Shahin y Alejandro permanecieron bajo los goteantes árboles mientras Mireille se arrojaba sobre el cuerpo de la abadesa y lloraba. Al cabo de unos minutos, Charlot la apartó y con sus pequeñas manitas levantó el pesado hábito. En la parte delantera, en el forro, la abadesa había dibujado un tosco tablero de ajedrez con su propia sangre… marrón ahora y manchado, y en cada escaque, un símbolo. Charlot miró a Shahin, que le tendió el cuchillo, y cortó con cuidado el hilo que sujetaba la tela al forro. Y allí, bajo el tablero de ajedrez, estaba el pesado paño azul oscuro… cubierto de gemas resplandecientes.

París, enero de 1799

Charles-Maurice de Talleyrand salió de los despachos del Directorio y bajó cojeando los elevados escalones de piedra que conducían al patio, donde esperaba su carruaje.
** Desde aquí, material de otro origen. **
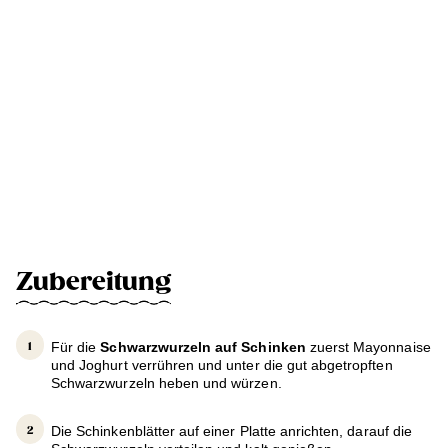
Zubereitung
Für die
Schwarzwurzeln auf Schinken
zuerst Mayonnaise
und Joghurt verrühren und unter die gut abgetropften
Schwarzwurzeln heben und würzen.
Die Schinkenblätter auf einer Platte anrichten, darauf die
Había sido un día duro: los cinco directores le habían lanzado acusaciones e insultos a causa de unos presuntos sobornos que habría recibido hacía poco de la delegación norteamericana. Era demasiado orgulloso para justificarse o excusarse, y tenía un recuerdo demasiado cercano de la pobreza para admitir sus pecados y devolver el dinero. Había permanecido sentado en silencio, mientras los otros echaban espumarajos por la boca. Cuando se cansaran, se iría sin haber cedido terreno.
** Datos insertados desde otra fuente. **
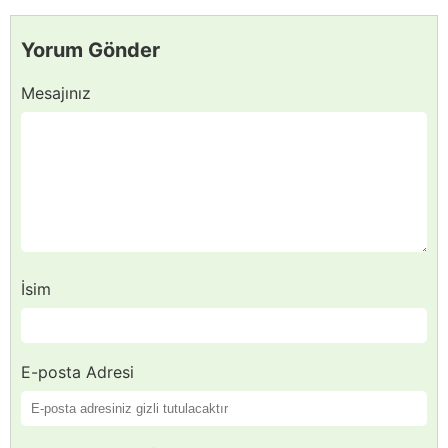
Yorum Gönder
Mesajınız
İsim
E-posta Adresi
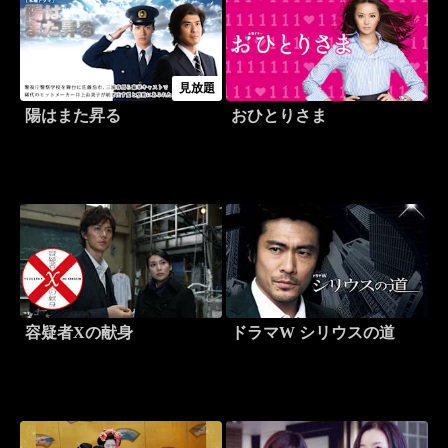
見放題
陽はまた昇る
おひとりさま
容疑者Xの献身
ドラマW シリウスの道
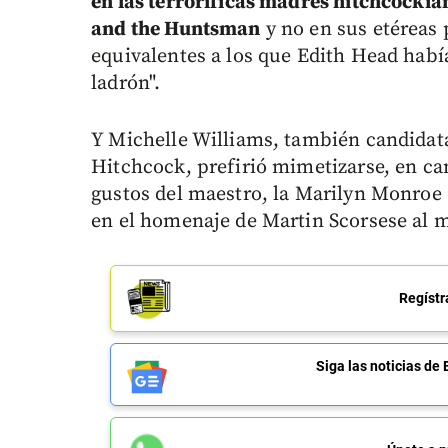
en las terroríficas madres hitchcocki
and the Huntsman
y no en sus etéreas 
equivalentes a los que Edith Head habí
ladrón".
Y Michelle Williams, también candidat
Hitchcock, prefirió mimetizarse, en ca
gustos del maestro, la Marilyn Monroe 
en el homenaje de Martin Scorsese al ma
Regístr
Siga las noticias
Caminó con paso cansino por el patio empedrado. Esa noche cenaría solo, abriría una botella de madeira añejo y se daría un baño caliente. Esos eran los únicos pensamientos que ocupaban su mente cuando el cochero, al verlo, corrió hacia el carruaje. Talleyrand le indicó por señas que subiera al pescante y abrió la portezuela. Al deslizarse en su asiento oyó un frufrú de sedas en la oscuridad del coche y se puso rígido al instante.

—No temas —murmuró una voz femenina que le produjo un escalofrío.

Una mano enguantada apretó la suya y, cuando el carruaje avanzó bajo las luces de la calle, vio la hermosa piel blanca, el cabello rojizo.

—¡Mireille! —exclamó, pero ella puso los dedos enguantados sobre sus labios. Antes de saber lo que ocurría Talleyrand estaba arrodillado en el balanceante coche, inundando de besos el rostro de la mujer, hundiendo las manos en su cabello, murmurando mil cosas mientras luchaba por controlarse. Le parecía que iba a volverse loco—. Si supieras cuánto tiempo te he buscado… no solo aquí, sino en todas partes. ¿Cómo pudiste abandonarme tanto tiempo sin una palabra, sin una señal? Temía por ti…

Mireille lo hizo callar con un beso, mientras él se empapaba del perfume de su cuerpo y lloraba. Lloró siete años de lágrimas reprimidas y se empapó de las lágrimas que bañaban las mejillas de Mireille mientras se abrazaban el uno al otro como criaturas perdidas en el mar.

Protegidos por la oscuridad, entraron en la casa de Talleyrand a través de las amplias puertaventanas que daban al jardín. Sin detenerse a cerrarlas o encender una lámpara, él la cogió en brazos y la llevó al diván. Desnudándola sin una palabra, cubrió el tembloroso cuerpo de Mireille con el suyo y se perdió en su carne cálida y su cabello sedoso.